Mostly Autumn’s last release Sight of Day was superb. Now they’re back – and this time it’s personal. Very personal.

 

 

Label: Mostly Autumn Records
Time: 11 tracks / 79 minutes
 
White Rainbow – the band and album have both been nominated as best in their categories in the 2019 Prog Awards – is fuelled by the grief for friend and former bandmate Liam Davison, who died aged only 49. Tracks throughout this album pay tribute to him and the years he spent with the band, particularly the opening three that reflect a comment Davison once made about liking a Viking funeral, where they fire a flaming arrow onto a boat, to the final piece “Youth,” which celebrates the times guitarist Brian Josh shared with him as a teen.

In between, the songs (with titles like “Gone”) have been impacted by that sense of loss and how to process it, but you don’t need to know Davison’s work to appreciate this album. Anyone who has known grief can relate:
    “I’m all out of heartbreak, I’m all out of reasons
    I just wanna sit and close my eyes
    Then someone puts a turbocharger on my head
    And my heart kicks in like a heavy V8
    And I open my eyes and the tears start pouring
    Cos there’s too much inside. I’ll never keep the lid on.”

One of the band’s endearing qualities is their skill at taking classic influences and blending them into their own sound (including a section here that seems to use the same chord sequence as “Hotel California”).
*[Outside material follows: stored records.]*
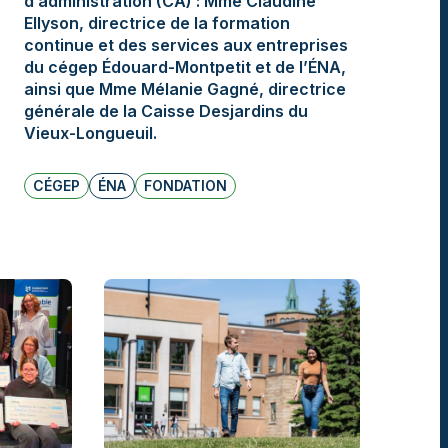
d’administration (CA) : Mme Claudine
Ellyson, directrice de la formation
continue et des services aux entreprises
du cégep Édouard-Montpetit et de l’ÉNA,
ainsi que Mme Mélanie Gagné, directrice
générale de la Caisse Desjardins du
Vieux-Longueuil.
CÉGEP
ÉNA
FONDATION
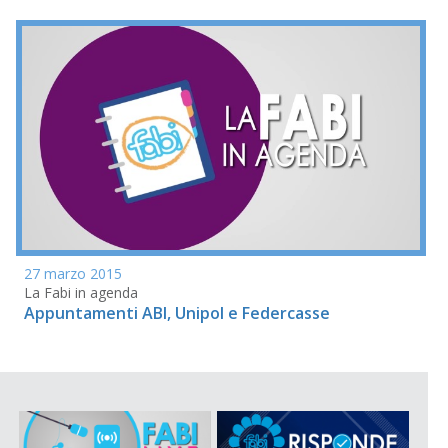
27 marzo 2015
La Fabi in agenda
Appuntamenti ABI, Unipol e Federcasse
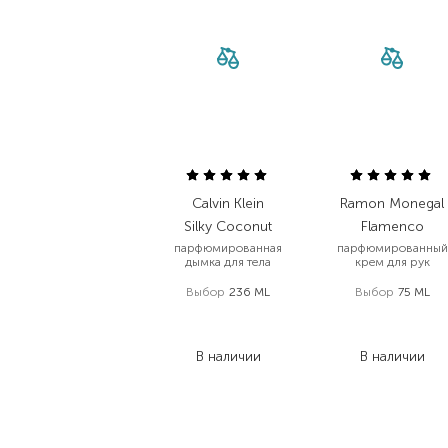
Calvin Klein
Ramon Monegal
Silky Coconut
Flamenco
парфюмированная
парфюмированный
дымка для тела
крем для рук
Выбор
236 ML
Выбор
75 ML
2 072,00
₴
2 128,00
₴
1 098,20
₴
1 276,80
₴
В наличии
В наличии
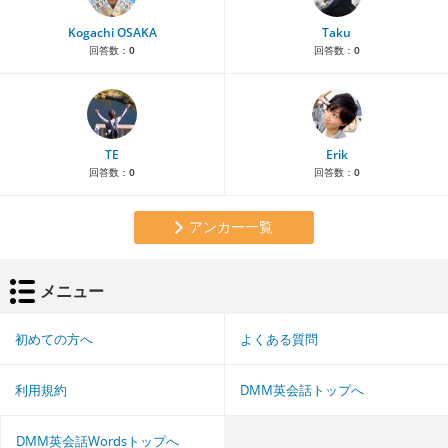
Kogachi OSAKA
Taku
回答数：
0
回答数：
0
TE
Erik
回答数：
0
回答数：
0
アンカー一覧
メニュー
初めての方へ
よくある質問
利用規約
DMM英会話トップへ
DMM英会話Wordsトップへ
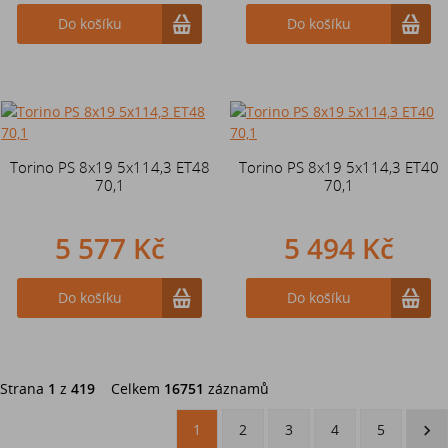
Do košíku
Do košíku
Torino PS 8x19 5x114,3 ET48
Torino PS 8x19 5x114,3 ET40
70,1
70,1
5 577 Kč
5 494 Kč
Do košíku
Do košíku
Strana
1
z
419
Celkem
16751
záznamů
1
2
3
4
5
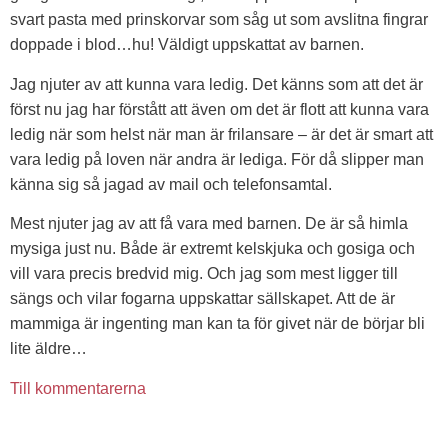
svart pasta med prinskorvar som såg ut som avslitna fingrar
doppade i blod…hu! Väldigt uppskattat av barnen.
Jag njuter av att kunna vara ledig. Det känns som att det är
först nu jag har förstått att även om det är flott att kunna vara
ledig när som helst när man är frilansare – är det är smart att
vara ledig på loven när andra är lediga. För då slipper man
känna sig så jagad av mail och telefonsamtal.
Mest njuter jag av att få vara med barnen. De är så himla
mysiga just nu. Både är extremt kelskjuka och gosiga och
vill vara precis bredvid mig. Och jag som mest ligger till
sängs och vilar fogarna uppskattar sällskapet. Att de är
mammiga är ingenting man kan ta för givet när de börjar bli
lite äldre…
Till kommentarerna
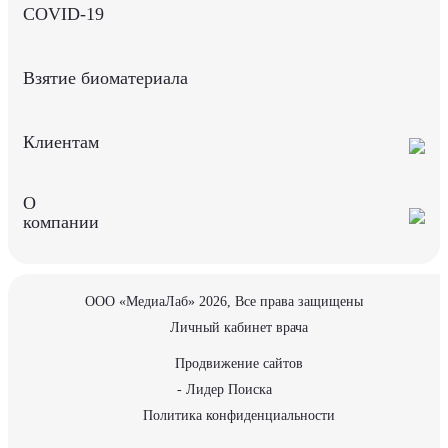
COVID-19
Взятие биоматериала
Клиентам
О
компании
ООО «МедиаЛаб» 2026, Все права защищены
Личный кабинет врача
Продвижение сайтов
- Лидер Поиска
Политика конфиденциальности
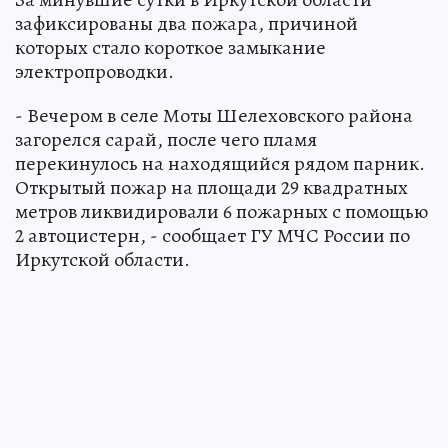
зафиксированы два пожара, причиной
которых стало короткое замыкание
электропроводки.
- Вечером в селе Моты Шелеховского района
загорелся сарай, после чего пламя
перекинулось на находящийся рядом парник.
Открытый пожар на площади 29 квадратных
метров ликвидировали 6 пожарных с помощью
2 автоцистерн, - сообщает ГУ МЧС России по
Иркутской области.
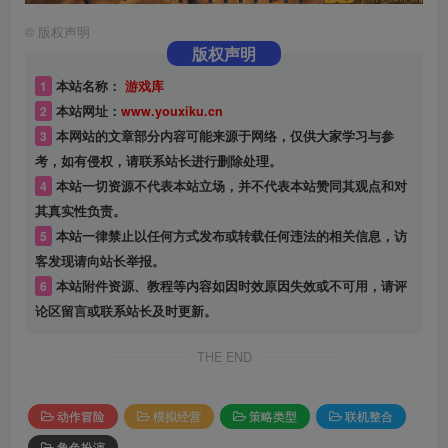
©
版权声明
版权声明
1
本站名称：
游戏库
2
本站网址：
www.youxiku.cn
3
本网站的文章部分内容可能来源于网络，仅供大家学习与参
考，如有侵权，请联系站长进行删除处理。
4
本站一切资源不代表本站立场，并不代表本站赞同其观点和对
其真实性负责。
5
本站一律禁止以任何方式发布或转载任何违法的相关信息，访
客发现请向站长举报。
6
本站附件资源、教程等内容如因时效原因失效或不可用，请评
论区留言或联系站长及时更新。
THE END
动作冒险
模拟经营
策略类型
联机整合
角色扮演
Josh has admitted that Pink Floyd guitarist David Gilmour inspired his own sound, and that is a great thing: there should be more artists than just tribute bands using such soaring power to ignite their songs.

But overall – as with Floyd – the music is ‘gentle prog’ or classic rock with plenty of restraint and almost pastoral moments, saving those sustained solos for just the right time. It is a real achievement to have a seven-piece band (plus favourite guest Troy Donockley) produce such a spacious sound, and Olivia Sparnenn-Josh has such a focal impact with her vocals on tracks like “Western Skies” that Renaissance comparisons are also worth making. It’s hard to imagine that she has sung better.

“Western Skies” begins as the third ballad in a row, but builds with some majestic keys lifting the vocals until Josh tops it with a solo.

The title track is this release’s nineteen minute epic, with all the elements you might expect: Floydian ambient intro, melodic verses, a riffy section and soaring sections. And it’s the final section that swims around your head for days, where the lyrics turn to the Josh’s young daughter and going home. The focus on a new generation seems a suitable way to balance an album about death. Circle of life and all that...

Whereas Sight of Day had a greater variety of songs and more earworms, White Rainbow feels more consistent, like a rolling stream that carries you along. It is a rich album that’s also like a new friend – every encounter lets you get to know it a bit better and spending more and more time with it is a real joy.